Welsh Road Halt was located west of a level crossing just under a quarter of a mile west of the Welsh Road, after which it was originally named. The Chester and Hawarden Bridge line was double-track, so the halt was provided with two platforms. It was initially of timber construction, and each platform had simple single-storey waiting facilities. The platforms were, at some stage, rebuilt in concrete. On the east side of the level crossing was a signal box, located north of the line. It controlled the crossing and the earlier sidings east of the station. Being alongside a military establishment many maps had 'security treatment' and therefore did not show in detail the area around the station.

In 1960 Diesel Multiple Units DMUs were introduced onto the line.

The Reshaping of Britain's Railways (Beeching) report of 1963 recommended the withdrawal of all services from Sealand. However a year later the station still had fourteen weekday services to Wrexham Central, twelve to Shotton High Level, six to New Brighton - trains were diverted there when Seacombe closed at the beginning of 1960 - and thirty-two to Chester Northgate. This was a more intense service than had operated in the 1950s.

Goods facilities were withdrawn on 5th April 1965 although a private siding remained in use. Despite local protest the services between Chester Northgate and New Brighton, and between Chester Northgate and Wrexham, were withdrawn on 9th September 1968, and Sealand Station closed completely. It appears to have been demolished shortly after closure. The private siding remained in use and although the passenger station had been demolished. The goods dock to the east of the crossing were extant in 1985 although the sidings had been lifted.

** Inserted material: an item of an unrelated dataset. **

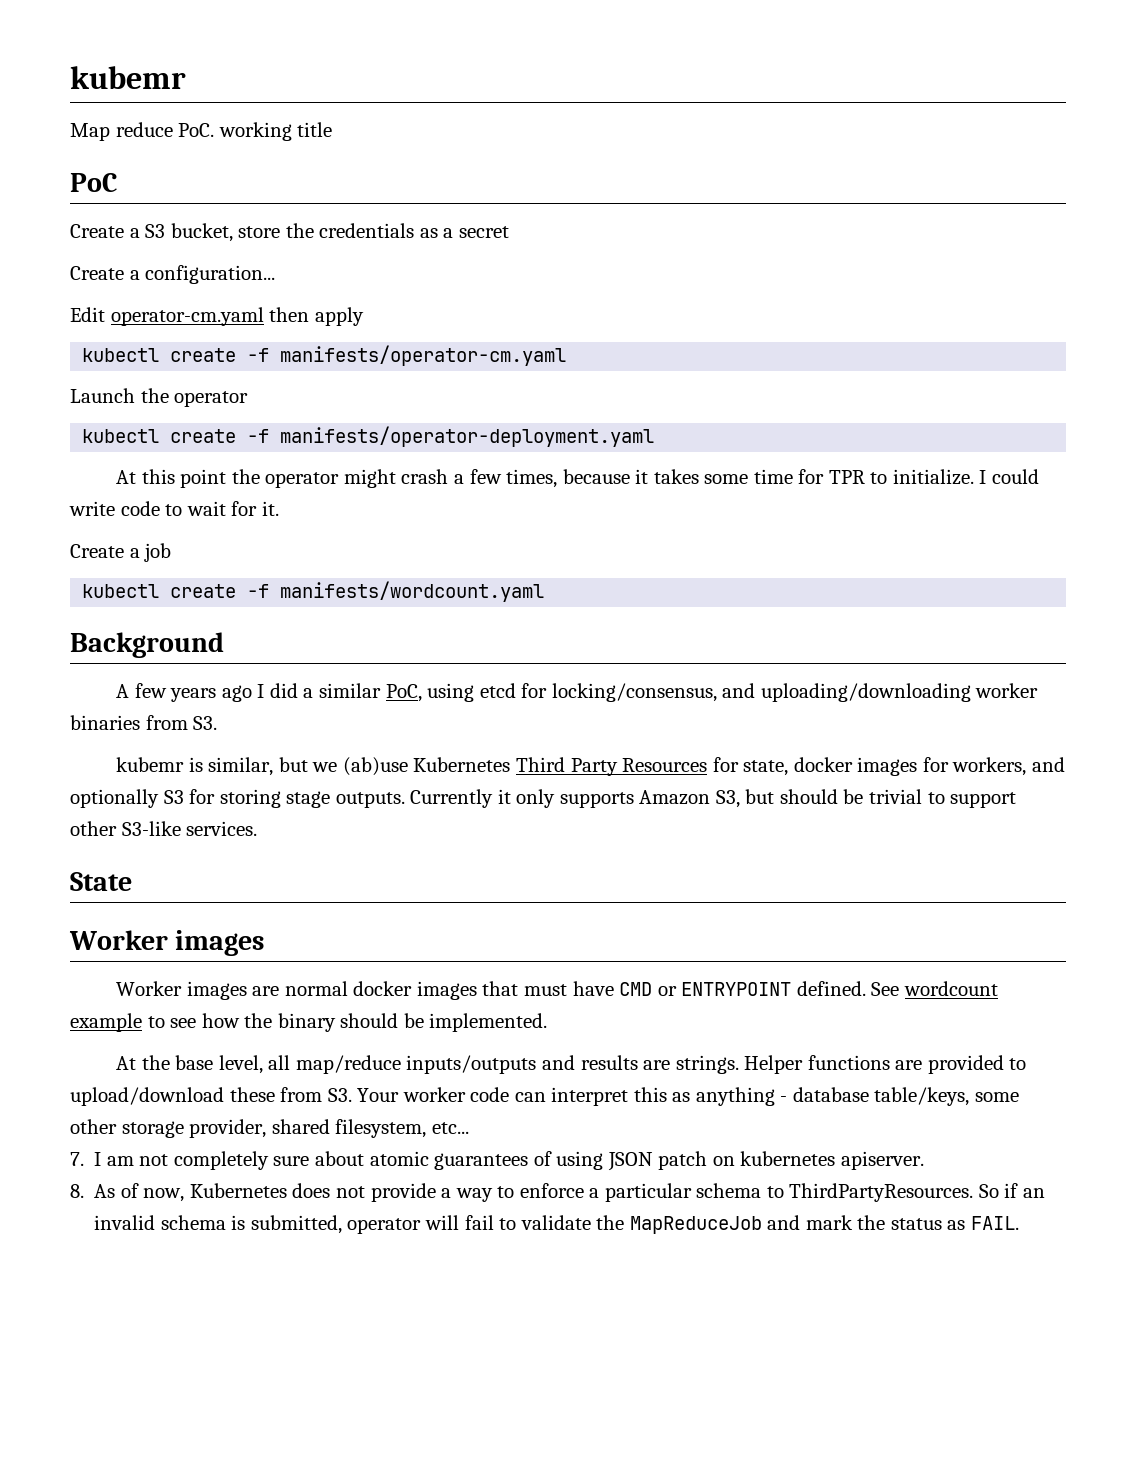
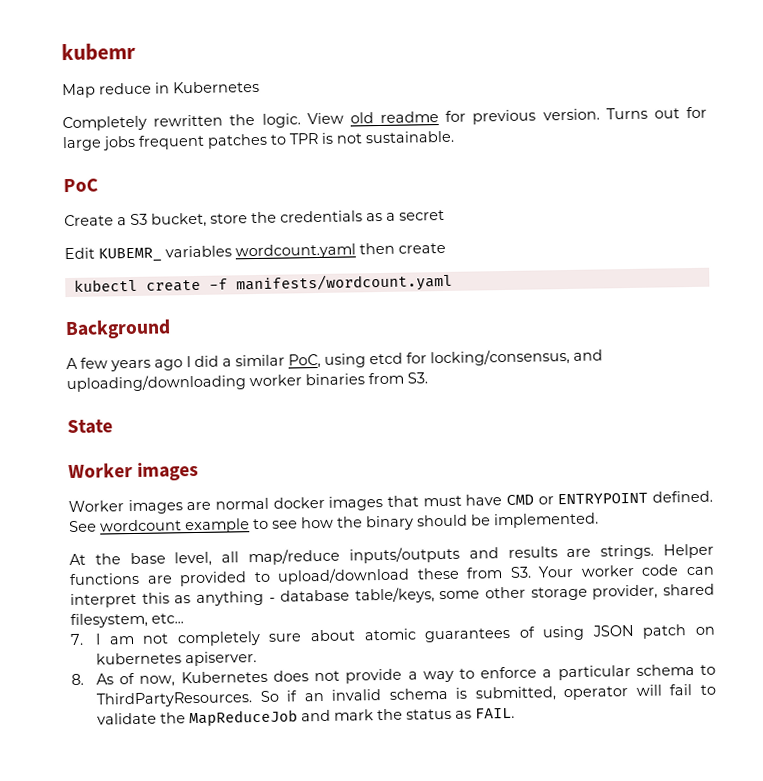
[178,122,333,141] PoC. working title -> [155,80,260,94] [62,106,707,132] [62,130,455,152] in Kubernetes // Completely rewritten the logic. View old readme for previous version. Turns out for large jobs frequent patches to TPR is not sustainable.
[70,265,276,284] [70,307,364,326] [82,345,567,366] [70,388,249,407] [82,426,655,447] [116,469,1039,488] [69,501,279,516] [70,543,172,562] Create a configuration... // Edit operator-cm.yaml then apply // kubectl create -f manifests/operator-cm.yaml // Launch the operator // kubectl create -f manifests/operator-deployment.yaml // At this point the operator might crash a few times, because it takes some time for TPR to initialize. I could write code to wait for it. // Create a job -> [64,242,446,263] Edit KUBEMR_ variables wordcount.yaml then create
[116,757,1065,776] [70,789,1017,808] [70,821,258,836] // kubemr is similar, but we (ab)use Kubernetes Third Party Resources for state, docker images for workers, and optionally S3 for storing stage outputs. Currently it only supports Amazon S3, but should be trivial to support other S3-like services. -> (428, 378) none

The line continued in use for goods traffic between Hawarden Bridge Junction and Mickle Trafford until 20th April 1984. On 31st August 1986 the line reopened, again only for goods services. It was reopened as single-track, and at Blacon only the former Chester direction line was retained. The reopening was short-lived, and the line closed again in June 1992. The track was mothballed for a while, but it was lifted before the end of the decade. In 2000 a footpath and cycleway was opened along the course of the line. A station concrete lamp column still survives at Sealand. Since the line between Chester and Dee Marsh closed, the track has been lifted and the route is now a cycle path, forming part of Route 5 of the National Cycle Network.

This is a picture from 1889 of the Hawarden Bridge at Sealand shortly after its completion. It is believed the large span was specially swung open for the photographer - the controller can just be seen on a platform on the tower, top left. It was last opened on 29 April 1953, the occasion of the Duke of Edinburgh's visit to the adjacent John Summers Steelworks.

Due to deterioration, the tower was demolished in 1976, the mechanism contained in the bridge removed, and the void filled in with concrete

Origins of Sealand Community Council

Sealand Community Council was originally a Parish council which was were formed under the Local Government Act 1894 to take over local oversight of civic duties in rural towns and villages.

Until 1974 Wales was divided into civil parishes. These were abolished by section 20(6) of the Local Government Act 1972, and replaced by communities by section 27 of the same Act. The Principal areas of Wales are divided entirely into communities. Community councils in Wales introduced on 1st April 1974 and are identical to English parish councils in terms of their powers and the way they operate.